Our next question is by Vinicius Ribeiro from UBS.

Vinicius Ribeiro

analyst
#9

It's kind of like a follow-up from our colleague's questions. Do you have a market share target in Belo Horizonte considering the sales of individual health care plans? Is that going to be similar to what you have in other regions of the country? Now my second question, with the hospitals that you're now adding, is it enough for you to reach an optimum verticalization level for you to operate in the same way you do in the North and Northeast regions of the country. That was all.

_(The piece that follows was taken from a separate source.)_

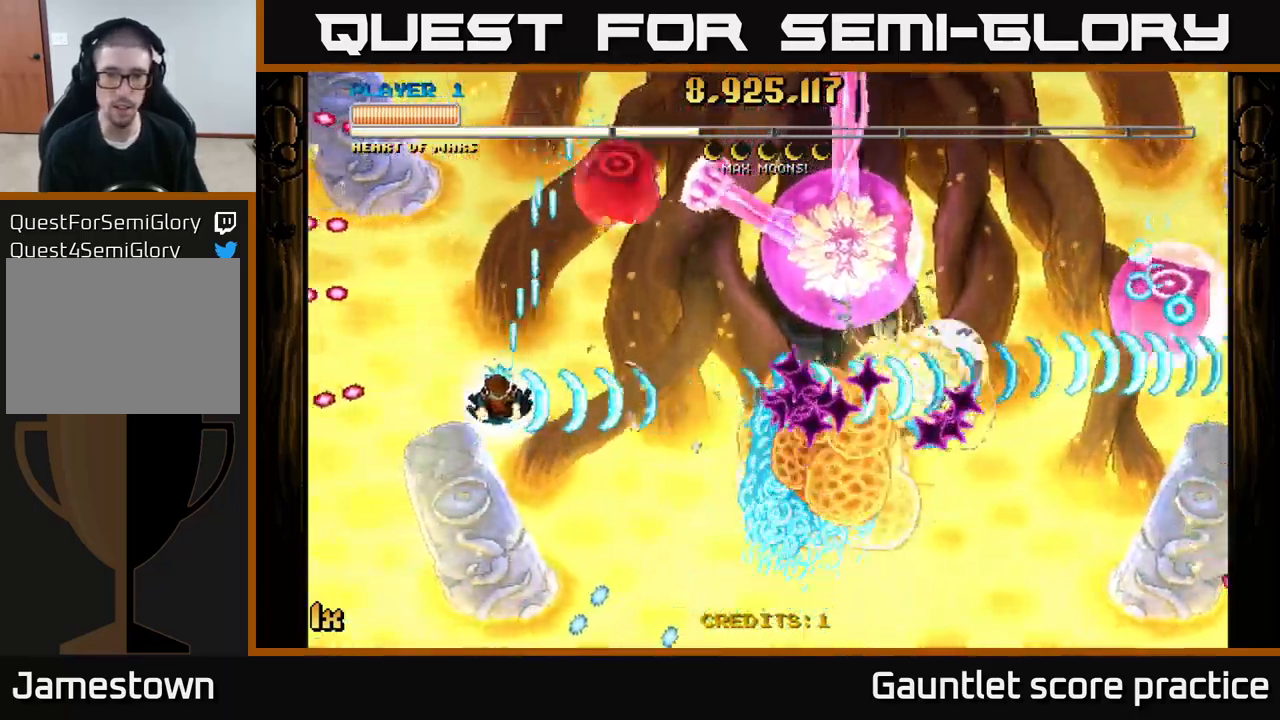
{"buttons": ["A"], "left_stick": "up-left", "right_stick": "center", "events": [[167, "left_stick", "up-left"]]}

Jorge Fontoura Pinheiro de Lima

executive
#10

So I'll start with your last question. The most complex structure in our business model is the hospital structure, which if you start from scratch and you involve the whole regulatory part and the building for you to start operating, it can take from 1 to 2 years after building. Now the hospitals that are being acquired in this transaction will enable us to provide services to almost the whole portfolio and will give us the opportunity to grow in terms of number of beds, but we are going to invest in outpatient units and in imaging clinics as well as lab, collection, which is something we need to verticalize in that area as well. Now when it comes to a market share target, we haven't defined one yet. What we do have is based on everything we've done so far, it's a belief that this acquisition will enable Hapvida to gain market share from competitors, and not only that, but to grow the market. This is something that we've been seeing throughout our history. Whenever we're able to implement a model, like we're going to do, our full operations model with verticalization and state-of-the-art technology in our systems and operations will be very aggressive commercially to gain market share and to create -- expand the market. So we're going to bring in people who don't have health care plans into this market. So we are very optimistic about that, about growing the number of lives in Belo Horizonte because we are going to replicate something that we've been doing quite often buying portfolios, buying hospitals, integrating and doing this organic growth and expand in the market. So this is more of the same. This is something we know how to do. This is something we've been doing throughout the years.

Operator

operator
#11

Now the next question is by Thiago Macruz from Itaú.

Emerson Vieira

analyst
#12

Well, this is actually Emerson speaking. My question is about the organic growth. It's clear that you have this growth opportunity because you want to offer more individual plans, the retail channel. But I'd like to understand, when it comes to organic growth in this new growth platform, what is the potential to grow with existing assets? So that is 1 question. Now my second question is, how do you intend to implement a strategy to gain market share from Unimed, for example, since they already have a lower value average ticket. So how is this going to take place since Unimed has a lower ticket value? Now another question about the time line of the integration. How long is this going to last in your opinion? How long for the integration to take place?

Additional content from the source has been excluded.